• **Compito da svolgere**
Nell'estratto della fonte, a quanti capi allevabili si riduce il numero con il PAC impugnato, e quanti ne erano stati richiesti all'inizio?

• **Estratto della fonte**
·····
Il Comune di San Daniele del Friuli, costituito, ha eccepito, in via preliminare, il difetto di legittimazione all’azione in capo ai ricorrenti, non avendo gli stessi offerto evidenza che lo strumento urbanistico impugnato sia idoneo ad incidere negativamente sul loro fondo, ma solo evidenziato la sussistenza della condizione della vicinitas, che parrebbe, peraltro, difettare dato che la loro abitazione è separata dall’azienda agricola della parte controinteressata non solo da una strada pubblica, via Borgo Ceschia, ma anche da fabbricati esterni all’ambito che ne schermano la visuale, sul lato opposto della stessa via. Non pare, comunque, ravvisabile alcun pregiudizio tale da radicare il loro interesse concreto e attuale a ricorrere dato che il PAC gravato mira ad un ammodernamento e razionalizzazione delle strutture esistenti con la dichiarata finalità di migliorare l’attuale situazione, i fabbricati aziendali si trovano ad una quota inferiore rispetto alla pubblica via e risultano di per sé difficilmente visibili all’esterno, anche per la presenza di una siepe di lauro alta circa due metri sul fronte strada, e si viene, inoltre, significativamente a ridurre il numero dei capi allevabili (136 rispetto ai 180 inizialmente richiesti). Ha, pertanto, affermato la piena legittimità dell’esistente e, per converso, evidenziato l’inconsistenza della prospettazione dei ricorrenti secondo cui il piano attuativo in esame sarebbe intervenuto “sostanzialmente a sanatoria”, atteso che l’allevamento della controinteressata si è insediato diversi decenni fa sulla scorta di un piano particolareggiato adottato con delibera consiliare n. 330 del 25.9.1987 ed approvato con successiva del 10.5.1988 n. 152, cui hanno fatto seguito una serie di titoli edilizi, coerenti con lo strumento attuativo, per la realizzazione delle strutture aziendali.
Ha, in ogni caso, diffusamente controdedotto nel merito alle avverse censure e concluso per la loro reiezione.
La parte controinteressata, del pari costituita, ha stigmatizzato l’iniziativa dei ricorrenti, in quanto, a suo dire, ennesimo tentativo di ostacolare la sua attività imprenditoriale. Ha sottolineato, inoltre, che, contrariamente a quanto opinato dai medesimi, l’allevamento del bestiame non c’entra nulla con il PAC che qui rileva, che ha ad oggetto solo ed esclusivamente la realizzazione di un ampliamento di una tettoria già esistente e la realizzazione di un ricovero attrezzi di dimensioni e superfice non superiori a quelli già esistenti che si andranno a demolire, nonché che confondono un progetto non realizzato con quello oggetto del PAC.
·····
• **Righe di dati**
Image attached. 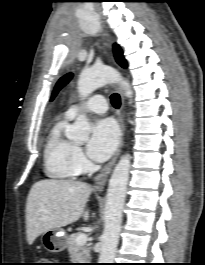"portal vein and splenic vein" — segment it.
I'll return each mask as SVG.
<instances>
[{
    "instance_id": "obj_1",
    "label": "portal vein and splenic vein",
    "mask_w": 205,
    "mask_h": 265,
    "mask_svg": "<svg viewBox=\"0 0 205 265\" xmlns=\"http://www.w3.org/2000/svg\"><path fill=\"white\" fill-rule=\"evenodd\" d=\"M88 240V236L85 233H80L76 238V243L78 245H84Z\"/></svg>"
}]
</instances>
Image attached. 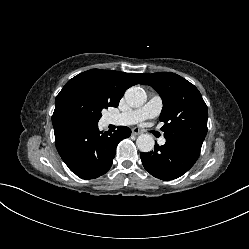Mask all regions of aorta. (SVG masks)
Instances as JSON below:
<instances>
[{"label": "aorta", "instance_id": "aorta-1", "mask_svg": "<svg viewBox=\"0 0 249 249\" xmlns=\"http://www.w3.org/2000/svg\"><path fill=\"white\" fill-rule=\"evenodd\" d=\"M124 96L127 104L131 107L142 106L147 100L146 92L137 86H132L127 89ZM154 144V138L150 134H141L136 140V145L139 150L145 153L152 151Z\"/></svg>", "mask_w": 249, "mask_h": 249}]
</instances>
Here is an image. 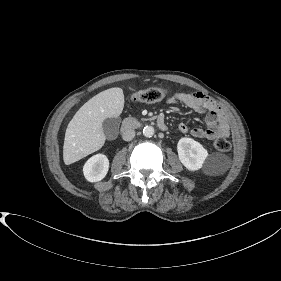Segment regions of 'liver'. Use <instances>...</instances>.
<instances>
[{"label":"liver","instance_id":"liver-1","mask_svg":"<svg viewBox=\"0 0 281 281\" xmlns=\"http://www.w3.org/2000/svg\"><path fill=\"white\" fill-rule=\"evenodd\" d=\"M119 87L102 91L88 100L69 122L63 145V160L70 165L99 150L105 143L103 121L117 118L124 108Z\"/></svg>","mask_w":281,"mask_h":281}]
</instances>
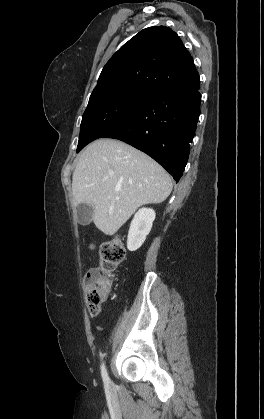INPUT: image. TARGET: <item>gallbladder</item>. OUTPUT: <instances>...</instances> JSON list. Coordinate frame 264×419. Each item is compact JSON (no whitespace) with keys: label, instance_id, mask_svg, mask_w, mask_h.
<instances>
[{"label":"gallbladder","instance_id":"1","mask_svg":"<svg viewBox=\"0 0 264 419\" xmlns=\"http://www.w3.org/2000/svg\"><path fill=\"white\" fill-rule=\"evenodd\" d=\"M77 219L79 224L88 225L92 221L93 207L88 204H80L76 208Z\"/></svg>","mask_w":264,"mask_h":419}]
</instances>
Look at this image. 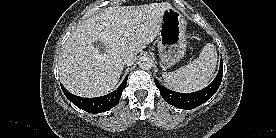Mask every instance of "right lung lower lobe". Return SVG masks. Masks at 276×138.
I'll return each instance as SVG.
<instances>
[{"instance_id":"right-lung-lower-lobe-1","label":"right lung lower lobe","mask_w":276,"mask_h":138,"mask_svg":"<svg viewBox=\"0 0 276 138\" xmlns=\"http://www.w3.org/2000/svg\"><path fill=\"white\" fill-rule=\"evenodd\" d=\"M127 80H128V76L124 79V81L117 88V90L105 96L96 97V98L78 97L68 92L63 87V85H61V88L65 96L77 107L90 113H101V112L108 111L117 105V103L121 98L122 92L126 86Z\"/></svg>"}]
</instances>
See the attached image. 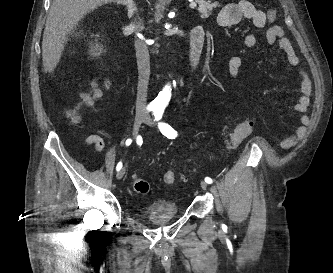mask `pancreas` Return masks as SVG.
<instances>
[{
    "instance_id": "pancreas-1",
    "label": "pancreas",
    "mask_w": 333,
    "mask_h": 273,
    "mask_svg": "<svg viewBox=\"0 0 333 273\" xmlns=\"http://www.w3.org/2000/svg\"><path fill=\"white\" fill-rule=\"evenodd\" d=\"M199 4L198 11L201 14V18L206 19L211 14V11L217 6L216 4H210L206 0H196Z\"/></svg>"
}]
</instances>
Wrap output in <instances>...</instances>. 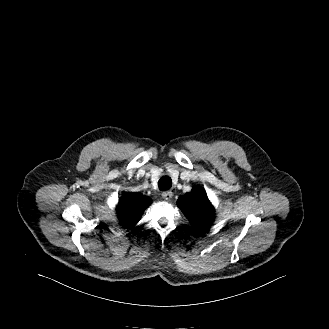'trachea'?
·····
• **Risposta corretta**
136 capi, rispetto ai 180 inizialmente richiesti.